[Work instructions]
a - Please quote the passage on bleed air leaks between "The uncontrolled loss" and "- anti-icing systems.", inclusive.
b - According to the passage on bleed air leaks, what will managing the remainder of the flight with some or all of the affected systems lost require?
c - Carry on the passage on bleed air leaks from its final sentence.

[Text block]
......
The uncontrolled loss of bleed air from the pneumatic system or from any of the pneumatically powered services has the potential to cause:
- damage to aircraft wiring
- components to overheat
- damage to aircraft structures
- inflight fire.
Even after the the bleed air leak has been secured using the appropriate ECAM, QRH or AFM procedure, secondary effects of the original fault may occur. Isolating part of the bleed air system will inevitably lead to some degradation in the operation of other aircraft systems such as:
- pneumatically operated control surfaces
- air driven hydraulic pumps
- air conditioning/presurisation systems
- anti-icing systems.
Managing the remainder of the flight with the loss of some or all of these systems will require careful thought and planning. Having a comprehensive knowledge of the pneumatic systems in the aircraft will help in the decision making process. It is essential that the pilots understand what is working and what is not as well as the consequent limitations to the operation.
......
[Recorded data]
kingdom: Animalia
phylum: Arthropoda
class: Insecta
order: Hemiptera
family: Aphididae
......
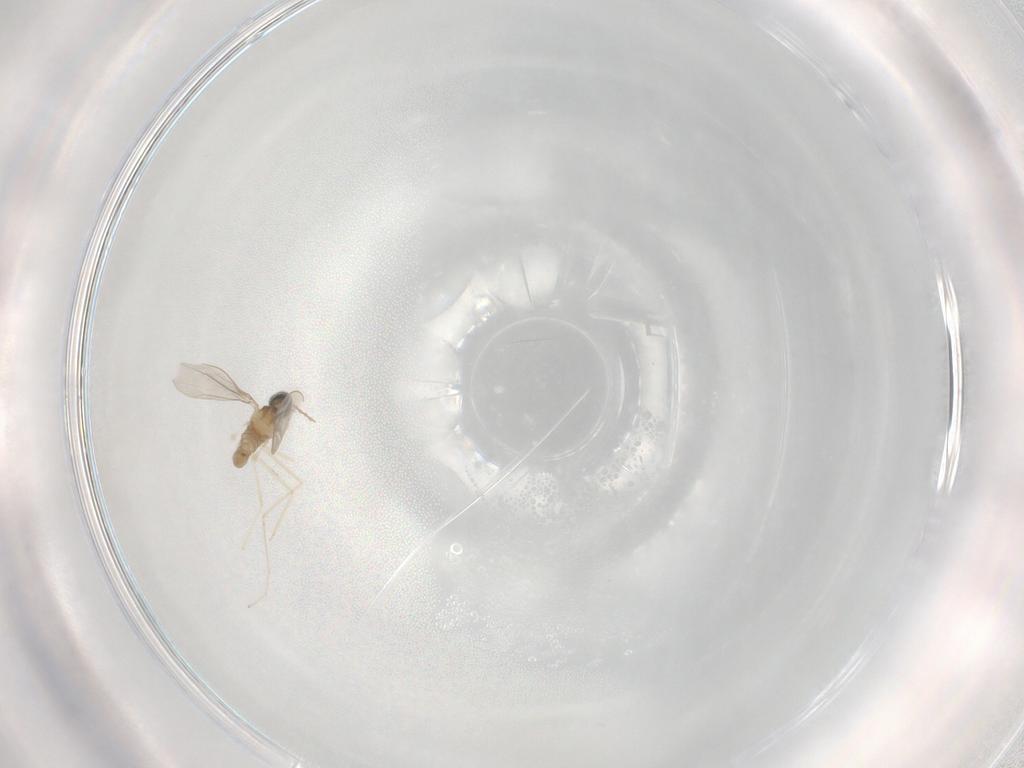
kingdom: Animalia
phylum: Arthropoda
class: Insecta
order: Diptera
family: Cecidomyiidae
......
[Responses]
a -
The uncontrolled loss of bleed air from the pneumatic system or from any of the pneumatically powered services has the potential to cause:
- damage to aircraft wiring
- components to overheat
- damage to aircraft structures
- inflight fire.
Even after the the bleed air leak has been secured using the appropriate ECAM, QRH or AFM procedure, secondary effects of the original fault may occur. Isolating part of the bleed air system will inevitably lead to some degradation in the operation of other aircraft systems such as:
- pneumatically operated control surfaces
- air driven hydraulic pumps
- air conditioning/presurisation systems
- anti-icing systems.

b - Careful thought and planning.

c -
Some combination of gauges and warning systems is incorporated into the bleed air system to allow the pilots to monitor the normal function of the system and to provide audio and/or visual warning in the event of an overhear or failure. Valves are incorporated into the system to provide the means to automatically or manually isolate parts of the bleed air manifold or individual components in the event of a failure. Some of these defenses include:
- Cockpit Gauges - allow the pilots to monitor bleed air manifold temperature and pressure.
- Overheat Detectors - located in close proximity to bleed air ducts. In the event of a bleed air leak from a ruptured duct, the overheat detector will cause a warning to be generated on the flight deck.
- Bleed Air Shut-off Valves - located at various points in the pneumatic system. In the event of a failure, the shut-off valves can be used to isolate the failed portion of the system.
- Bleed Air Monitoring Systems - detect the loss of pressure caused by a duct failure and generate a warning on the flight deck.
- Fire Wall Bleed Air Shut-off Valves - allow the bleed air from an engine to be isolated from the rest of the aircraft. It is typically closed when the Engine Fire checklist is actioned. Closing the fire wall bleed air valve prevents contamination of the bleed air system by the failed engine and, if the fire warning was caused by a ruptured bleed air duct within the engine, prevents the bleed air system from perpetuating the warning.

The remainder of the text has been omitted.